Wednesday, March 31, 2010

Hell Night (1981, Tom DeSimone)


Hell Night was released in the epicenter of the slasher movie craze and is considerably better than most of the competition. Tom DeSimone has a fine eye despite or possibly due to his directorial beginnings in gay porn, pulling off at least a couple genuinely suspenseful sequences and a few that could actually scare someone. The climax featuring Linda Blair as the Final Girl is gripping and some of the body fodder manage to make an impression, namely Peter Barton (whose sculpted face would be squashed in the shower by Jason Voorhees a couple years later) and Vincent Van Patten, who has the most unexpected character arc of any slasher film victim I've ever seen. Theirs and the other kids deaths are creative without being gratuitously gross and the story is well paced around the predicament of being stuck in a spooky old house which they initially ventured to as a fraternity / sorority initiation stunt. Add to this the insensitive portrayal of a deformed killer and you almost have a thematically empty yet competently entertaining version of Tobe Hooper's The Funhouse, minus the genius.

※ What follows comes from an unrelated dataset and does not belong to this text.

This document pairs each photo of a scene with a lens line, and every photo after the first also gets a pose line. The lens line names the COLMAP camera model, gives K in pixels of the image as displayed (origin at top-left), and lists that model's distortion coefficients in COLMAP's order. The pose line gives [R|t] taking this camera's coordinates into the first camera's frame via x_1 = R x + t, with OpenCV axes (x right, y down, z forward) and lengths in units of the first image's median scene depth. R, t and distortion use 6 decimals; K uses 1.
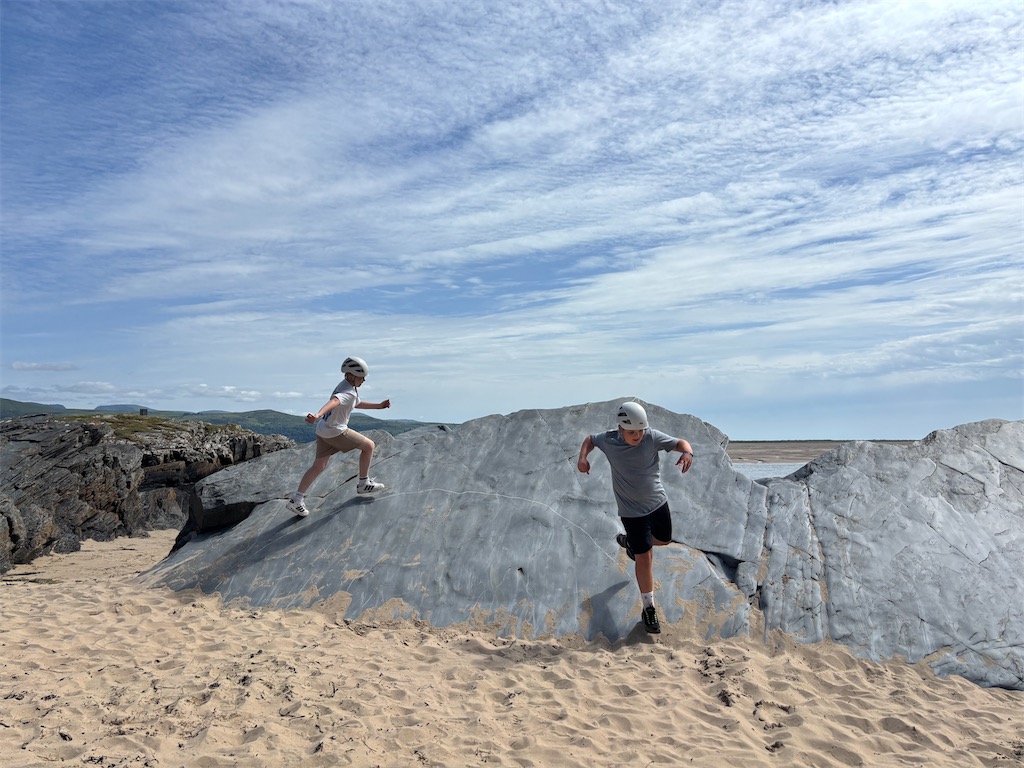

The screenplay was scribed by Randy Feldman, who would go on to write the ludicrously silly buddy action comedy Tango & Cash. While Hell Night doesn't have as many absurdities as that mess, there are still some memorably gaping plot holes made into necessities for the story to move along. Garth Manor, the haunted mansion where the kids are staying, has supposedly been used year in and out for this ritual game of chicken. Why then is this the first time the homicidal hermit who resides there has decided to strike at the intruders? How did he survive there in secret for so long? The real answer is that the film wouldn't be possible otherwise, and in an idiotic way Feldman's illogic is what makes the story unpredictable and scary.

One of the more unnerving ambiguities might have even been deliberate: in an echo of the Vincent Price classic House On Haunted Hill, some of the houseguests scares are rigged by their hosts while others turn out to be actual ghouls. One such scene finds Linda Blair slowly approached by a ghost who may or may not be one of the special effects set up by the fraternity and sorority masters of ceremony. The idea that some college kids could generate a three dimensional apparition is very farfetched, yet the lack of a second appearance in the film by the ghost leaves the possibility open. Hell Night has the dumb luck of benefitting from these non-considerations.

There are three interchangeable persons responsible for the pranks around Garth Manor preceding the real mayhem to come, and they all die before the four lead characters inside realize that the jokes are over  and someone or something is actually alive in the fun - er, haunted house. Linda Blair is established in the opening scenes as tomboyish and ambivalent about staying the night at the manor to join a sorority. Her chaste romance with Peter Barton isn't convincing at all and only serves to justify his being the second-to-last-to-go, which is unnecessary. They're both game actors, but unlike Feldman's lax approach to a logical plot, there's not upside to his bland dialogue or characterizations.

The surprise star turn comes from Vincent Van Patten, who joins Blair and Barton in their overnight dare with some British bimbo he picked up. After tossing off easily the best sexual banter of the film, he manages to escape the mansions tall spiky fence and run through town looking for help while the others are still trapped. Suddenly imbued with desperate heroism, he drops his cocky horndog act and does whatever necessary to save his friends. Thanks to some convenient coincidences from Feldman, he manages to bring a shotgun back to the manor after stealing it from the least guarded police station evidence room in movie history.

Hell Night is a very simple scary story told fairly well. Without the body count or Linda Blair's exciting ultimate chase from the killer, it would scarcely qualify as a slasher. The haunted house setting gives the story a focus usually lacking in the genre and allows DeSimone to continually build atmosphere around the old fashioned locale and differ to spookiness rather than violence. Any casual horror fan will not be disappointed, especially if they watch with the lights out.